▶ [Assignment]
Would you reproduce, word for word, only the lines running from the top of the data through the line containing "width: 1px;", and none of the pictures?

▶ [Data to use]
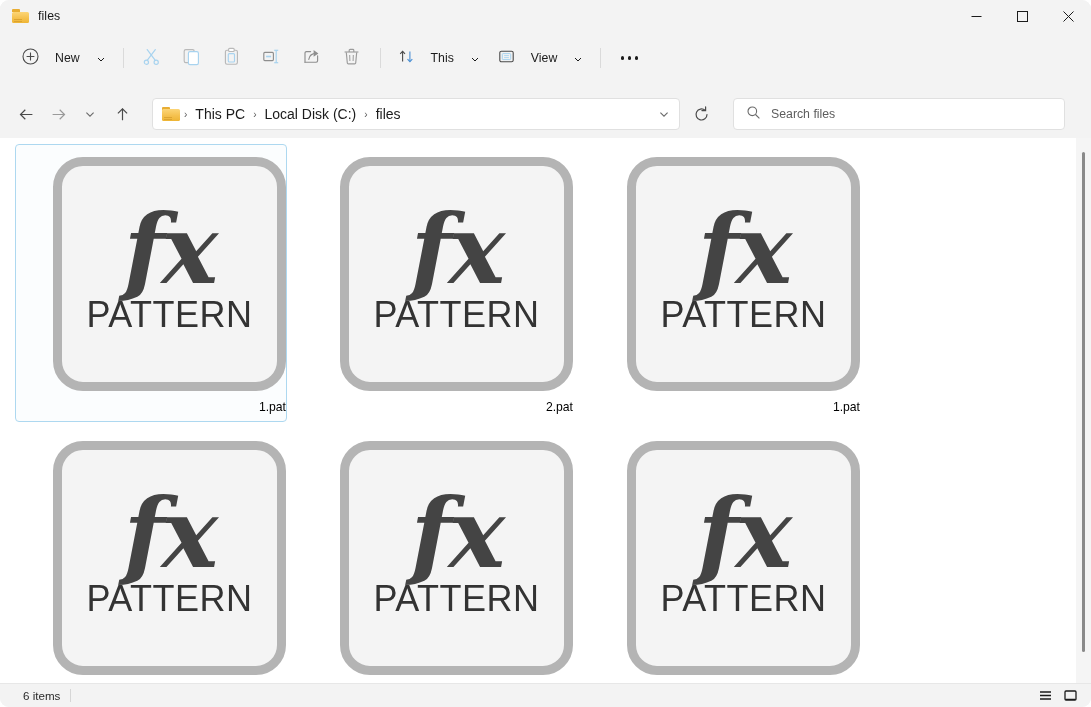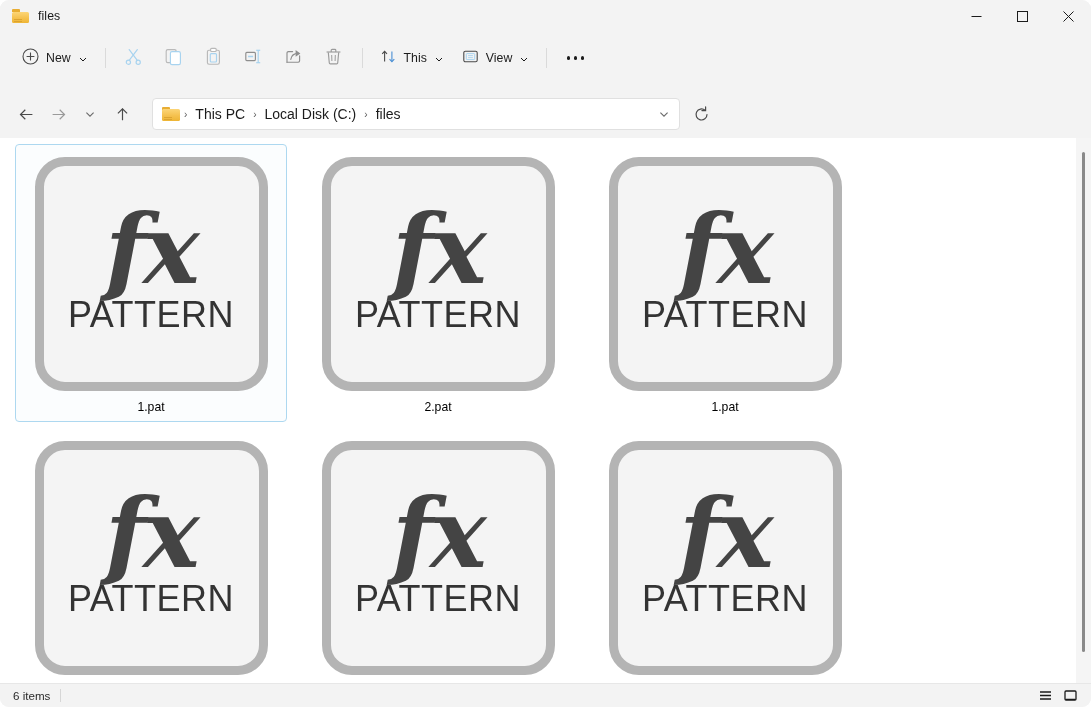--- a/index.html
+++ b/index.html
@@ -99,21 +99,21 @@
     height: 44px;
     display: flex;
     align-items: center;
     padding-left: 13px;
     box-sizing: border-box;
   }
   .cmd-btn {
     height: 32px;
     display: flex;
     align-items: center;
-    gap: 7px;
+    gap: 16px;
     padding: 0 9px;
     border-radius: 4px;
     color: #1b1b1b;
     font-size: 12.3px;
     white-space: nowrap;
   }
   .icon-btn {
     width: 38px;
     height: 32px;
     display: flex;
@@ -254,21 +254,21 @@
   .cell {
     width: 272px;
     height: 278px;
     margin-left: 15px;
     margin-top: 6px;
     box-sizing: border-box;
     border: 1px solid transparent;
     border-radius: 4px;
     display: flex;
     flex-direction: column;
-    align-items: center;
+    align-items: flex-end;
     padding-top: 12px;
   }
   .cell.selected {
     background: #fbfdfe;
     border: 1px solid #add8f0;
   }
   .pat-icon {
     width: 233px;
     height: 234px;
     border-radius: 30px;
@@ -338,21 +338,21 @@
     height: 24px;
     background: #f3f3f3;
     border-top: 1px solid #e7e7e7;
     display: flex;
     align-items: center;
     box-sizing: border-box;
   }
   .status-left {
     display: flex;
     align-items: center;
-    padding-left: 13px;
+    padding-left: 23px;
     gap: 10px;
   }
   .status-text {
     font-size: 11.6px;
     color: #2b2b2b;
   }
   .status-divider {
     width: 1px;
     height: 13px;
     background: #d6d6d6;
@@ -590,20 +590,29 @@
       </div>
     </div>
 
     <div class="refresh-btn">
       <svg width="17" height="17" viewBox="0 0 17 17">
         <path d="M14.0 8.5 a5.5 5.5 0 1 1 -1.9 -4.2" fill="none" stroke="#4a4a4a" stroke-width="1.2" stroke-linecap="round"></path>
         <polyline points="12.6,0.9 12.6,4.6 8.9,4.6" fill="none" stroke="#4a4a4a" stroke-width="1.2" stroke-linecap="round"></polyline>
       </svg>
     </div>
 
+    <div class="searchbox">
+      <span>
+        <svg width="15" height="15" viewBox="0 0 15 15">
+          <circle cx="6.3" cy="6.3" r="4.3" fill="none" stroke="#6a6a6a" stroke-width="1.1"></circle>
+          <line x1="9.5" y1="9.5" x2="13.4" y2="13.4" stroke="#6a6a6a" stroke-width="1.1"></line>
+        </svg>
+      </span>
+      <span class="search-ph">Search files</span>
+    </div>
   </div>
 
   <div class="content">
     <div class="grid">
 
       <div class="cell selected">
         <div class="pat-icon">
           <span class="fx">fx</span>
           <span class="pattern-word">PATTERN</span>
         </div>

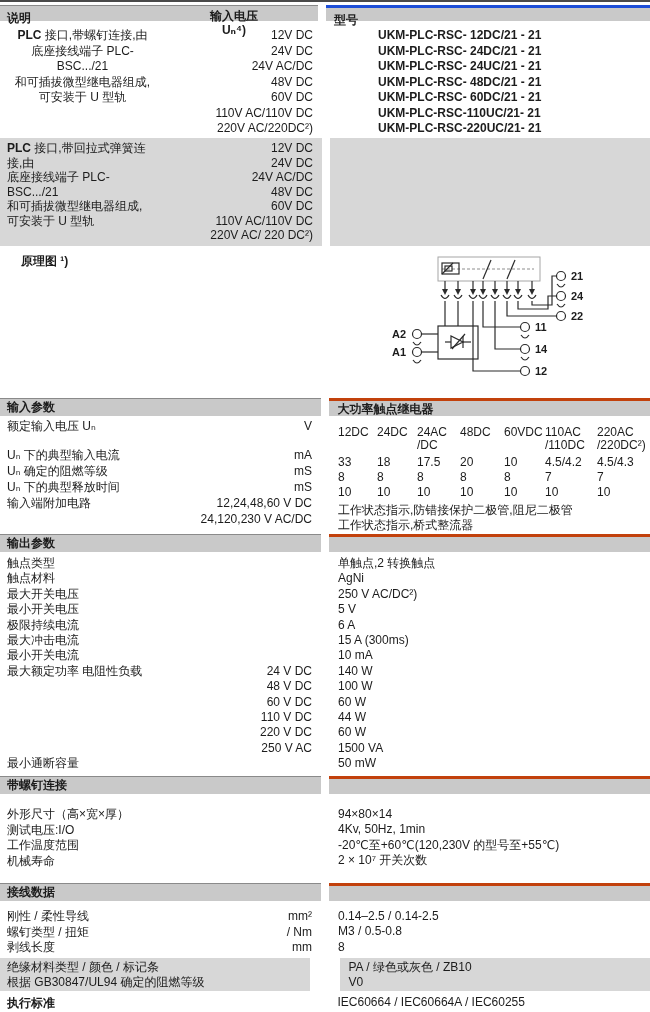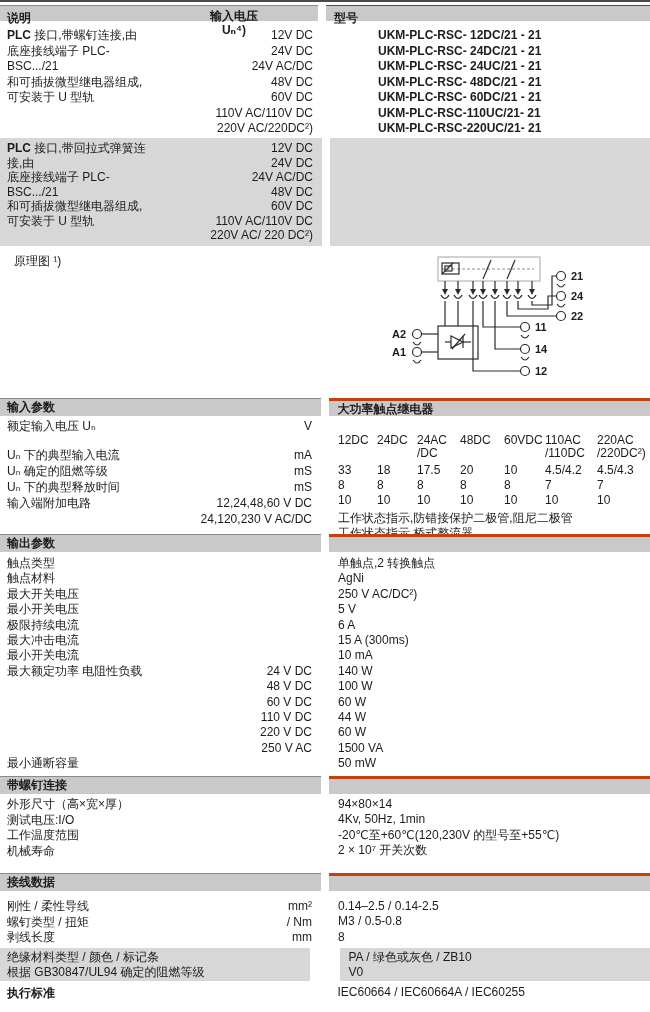--- a/index.html
+++ b/index.html
@@ -7,63 +7,63 @@
        -webkit-font-smoothing:antialiased;}
   .page{position:relative;width:650px;height:1012px;overflow:hidden;font-size:12px;background:#fff;}
   .topline{height:2px;background:#4a4a4a;}
   .gap3{height:3px;}.gap4{height:4px;}.gap2{height:2px;}
   .row{display:flex;}
   .cl{width:322px;}
   .cr{width:320px;margin-left:8px;}
   
   .hh{height:16px;}
   .hh .cl{display:flex;background:#c9c9c9;border-top:1px solid #8a8a8a;}
-  .hh .cr{background:#c9c9c9;border-top:1px solid #1d4ed8;padding:4px 0 0 8px;font-weight:bold;}
+  .hh .cr{background:#c9c9c9;border-top:3px solid #1d4ed8;padding:4px 0 0 8px;font-weight:bold;}
   .hh .htitle{flex:1;padding:4px 0 0 7px;font-weight:bold;}
   .hh .hvolt{width:150px;text-align:center;padding:3px 9px 0 0;font-weight:bold;line-height:14px;}
   
   .blk{height:110px;}
   .blk .cl{display:flex;}
-  .blk .desc{flex:1;padding:3px 0 0 7px;line-height:15.5px;}
+  .blk .desc{flex:1;padding:3px 0 0 7px;line-height:15.5px;text-align:center;}
   .blk .volts{width:155px;text-align:right;padding:3px 9px 0 0;line-height:15.5px;}
   .blk .models{padding:3px 0 0 8px;line-height:15.5px;font-weight:bold;margin-left:40px;}
   .blk2{height:108px;}
   .blk2 .cl{display:flex;background:#d7d7d7;}
   .blk2 .cr{background:#d7d7d7;}
   .blk2 .desc{flex:1;padding:3px 0 0 7px;line-height:14.5px;}
   .blk2 .volts{width:165px;text-align:right;padding:3px 9px 0 0;line-height:14.5px;}
   
   .schem{position:relative;height:152px;}
-  .schem .slabel{position:absolute;left:14px;top:7px;font-weight:normal;}
+  .schem .slabel{position:absolute;left:21px;top:7px;font-weight:bold;}
   .schem svg{position:absolute;left:384px;top:2px;}
   
   .sbar{height:18px;}
   .sbar .cl{background:#c9c9c9;border-top:1px solid #8a8a8a;padding-left:7px;font-weight:bold;line-height:17px;}
   .sbar .cr{background:#c9c9c9;border-top:3px solid #c2410c;padding-left:8px;font-weight:bold;line-height:17px;}
   
   .prow{display:flex;line-height:16px;}
   .prow .lab{flex:1;padding-left:7px;}
   .prow .unit{text-align:right;padding-right:10px;white-space:nowrap;}
   .orow{display:flex;line-height:15.4px;}
   .orow .lab{flex:1;padding-left:7px;}
   .orow .unit{text-align:right;padding-right:10px;white-space:nowrap;}
   .vrow{line-height:15.4px;padding-left:8px;white-space:nowrap;}
   .ibody{height:118px;}
   .ibody .cl{padding-top:2px;}
-  .ibody .cr{padding-top:18px;}
+  .ibody .cr{padding-top:10px;}
   .spacer13{height:13px;}
   .itable{padding-left:8px;}
   .ith,.itr{display:grid;grid-template-columns:39px 40px 43px 44px 41px 52px 1fr;}
   .ith div{line-height:13px;white-space:nowrap;}
   .itr{line-height:15px;margin-top:0;}
   .itr span{white-space:nowrap;}
   .ith{margin-bottom:3px;}
   .inotes{margin-top:3px;padding-left:8px;line-height:15px;white-space:nowrap;}
   .obody{height:220px;padding-top:4px;}
-  .gbody{height:65px;padding-top:3px;}
+  .gbody{height:65px;padding-top:13px;}
   .gbody .prow,.cbody .prow{line-height:15.5px;}
   .gmargin{height:11px;}
   .cbody{height:49px;padding-top:8px;}
   .insul{height:33px;gap:22px;}
   .insul .cl{background:#d7d7d7;padding:2px 0 0 7px;line-height:15px;}
   .insul .cr{background:#d7d7d7;padding:2px 0 0 8px;line-height:15px;}
   .stdrow{height:17px;padding-top:2px;}
   .stdrow .cl{padding-left:7px;font-weight:bold;}
   .stdrow .cr{padding-left:8px;}
   text{font-family:"Liberation Sans","DejaVu Sans",sans-serif;font-weight:bold;font-size:11px;fill:#1c1c1c;}

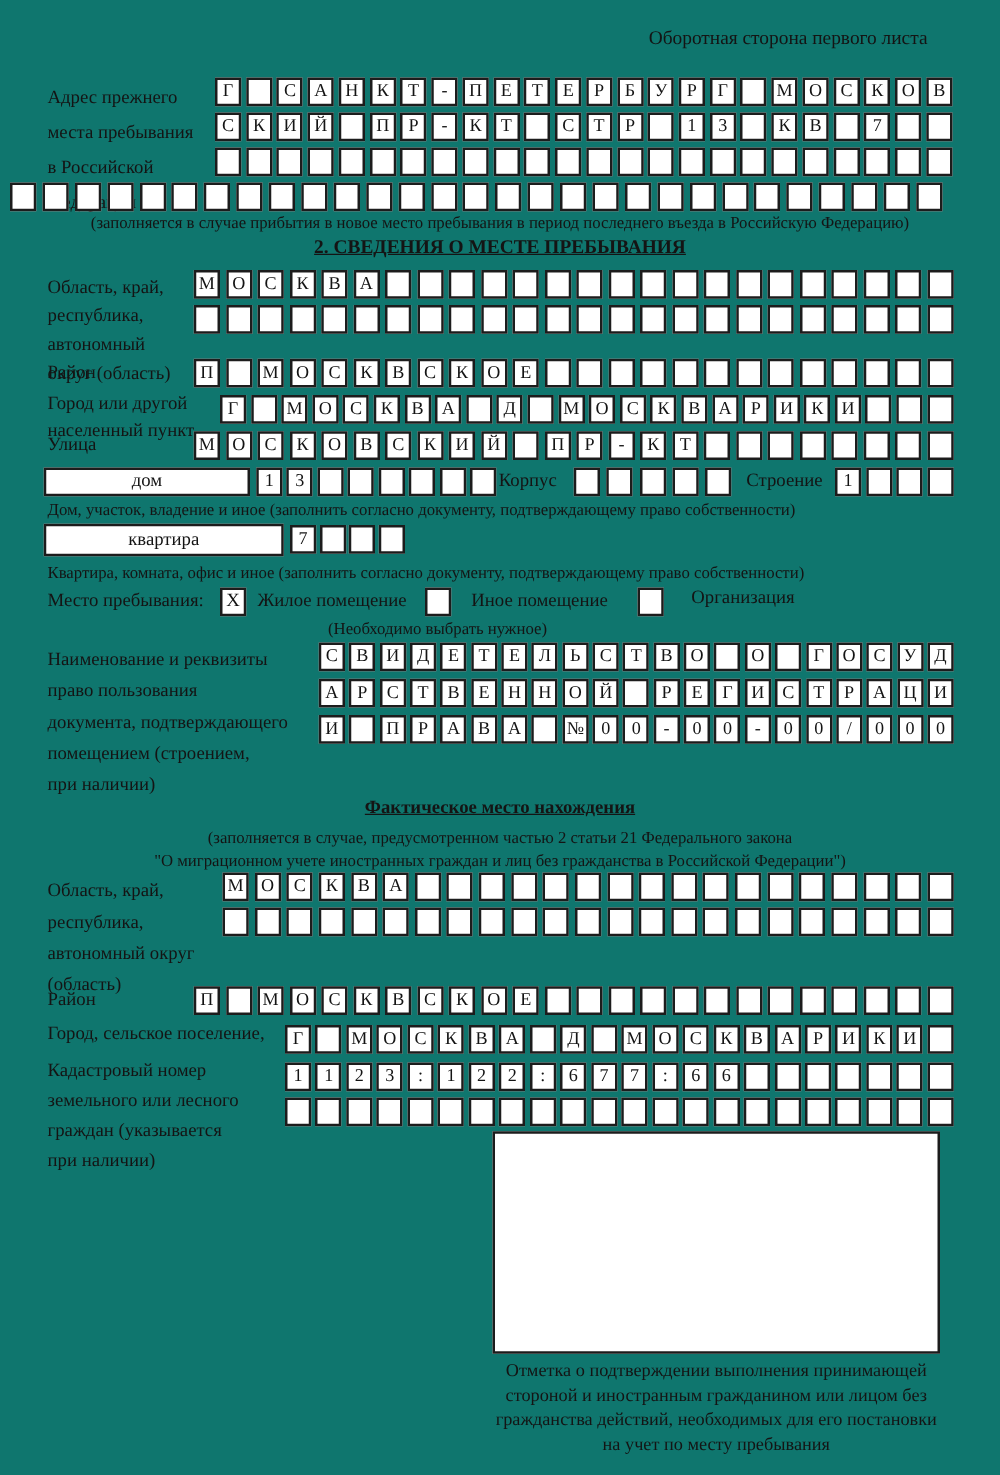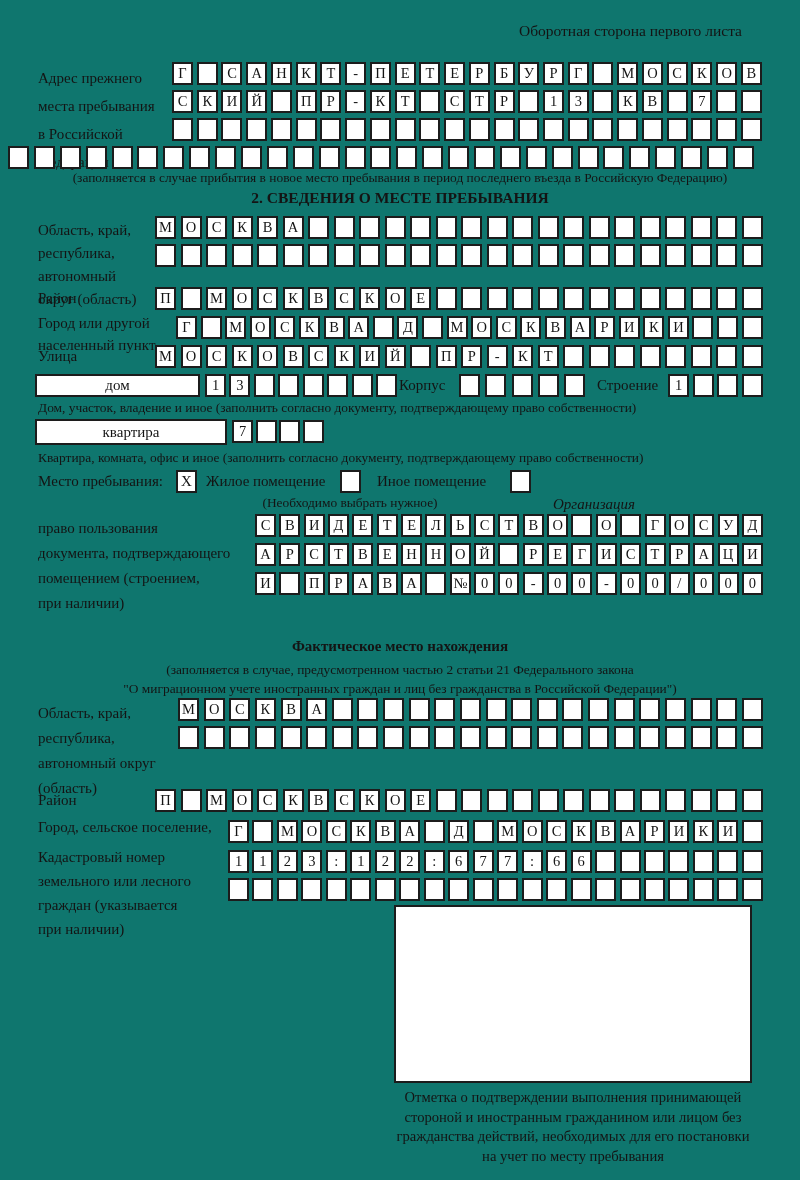--- a/index.html
+++ b/index.html
@@ -5,21 +5,21 @@
   html,body{margin:0;padding:0;background:#ffffff;}
   .page{
     position:relative;width:800px;height:1180px;background:#0f766e;overflow:hidden;
     font-family:"Liberation Serif","DejaVu Serif",serif;color:#141414;
   }
   .abs{position:absolute;}
   .center{left:0;width:800px;text-align:center;}
   .label{font-size:15px;white-space:nowrap;}
   .lines div{white-space:nowrap;}
   .note{font-size:13.4px;white-space:nowrap;}
-  .title{font-size:15.5px;font-weight:bold;}
+  .title{font-size:15.5px;font-weight:bold;text-decoration:underline;}
   .cells{position:absolute;display:flex;justify-content:space-between;}
   .cell{
     flex:none;width:21px;height:23px;box-sizing:border-box;border:2px solid #1c1c1c;
     display:flex;align-items:center;justify-content:center;
     font-size:14.5px;line-height:1;background:#fff;
   }
   .wbox{
     position:absolute;box-sizing:border-box;border:2px solid #1c1c1c;background:#fff;
     display:flex;align-items:center;justify-content:center;font-size:15px;
   }
@@ -343,24 +343,25 @@
       <div class="cell"></div>
     </div>
   <div class="abs note" style="left:38px;top:450px;">Квартира, комната, офис и иное (заполнить согласно документу, подтверждающему право собственности)</div>
 
   <div class="abs label" style="left:38px;top:473px;">Место пребывания:</div>
   <div class="cb" style="left:176px;top:470px;">X</div>
   <div class="abs label" style="left:206px;top:473px;">Жилое помещение</div>
   <div class="cb" style="left:340px;top:470px;"></div>
   <div class="abs label" style="left:377px;top:473px;">Иное помещение</div>
   <div class="cb" style="left:510px;top:470px;"></div>
-  <div class="abs label" style="left:553px;top:496px;font-style:italic;">Организация</div>
+  <div class="abs label" style="left:553px;top:470px;">Организация</div>
   <div class="abs note" style="left:160px;top:495px;width:380px;text-align:center;">(Необходимо выбрать нужное)</div>
 
   <div class="abs label lines" style="left:38px;top:516px;line-height:25px;">
+      <div>Наименование и реквизиты</div>
       <div>право пользования</div>
       <div>документа, подтверждающего</div>
       <div>помещением (строением,</div>
       <div>при наличии)</div>
     </div>
   <div class="cells" style="left:255px;top:514px;width:508px;">
       <div class="cell">С</div>
       <div class="cell">В</div>
       <div class="cell">И</div>
       <div class="cell">Д</div>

▶ [Result of the task]
--- a/index.html
+++ b/index.html
@@ -99,21 +99,21 @@
     height: 44px;
     display: flex;
     align-items: center;
     padding-left: 13px;
     box-sizing: border-box;
   }
   .cmd-btn {
     height: 32px;
     display: flex;
     align-items: center;
-    gap: 7px;
+    gap: 16px;
     padding: 0 9px;
     border-radius: 4px;
     color: #1b1b1b;
     font-size: 12.3px;
     white-space: nowrap;
   }
   .icon-btn {
     width: 38px;
     height: 32px;
     display: flex;
@@ -254,21 +254,21 @@
   .cell {
     width: 272px;
     height: 278px;
     margin-left: 15px;
     margin-top: 6px;
     box-sizing: border-box;
     border: 1px solid transparent;
     border-radius: 4px;
     display: flex;
     flex-direction: column;
-    align-items: center;
+    align-items: flex-end;
     padding-top: 12px;
   }
   .cell.selected {
     background: #fbfdfe;
     border: 1px solid #add8f0;
   }
   .pat-icon {
     width: 233px;
     height: 234px;
     border-radius: 30px;
@@ -338,21 +338,21 @@
     height: 24px;
     background: #f3f3f3;
     border-top: 1px solid #e7e7e7;
     display: flex;
     align-items: center;
     box-sizing: border-box;
   }
   .status-left {
     display: flex;
     align-items: center;
-    padding-left: 13px;
+    padding-left: 23px;
     gap: 10px;
   }
   .status-text {
     font-size: 11.6px;
     color: #2b2b2b;
   }
   .status-divider {
     width: 1px;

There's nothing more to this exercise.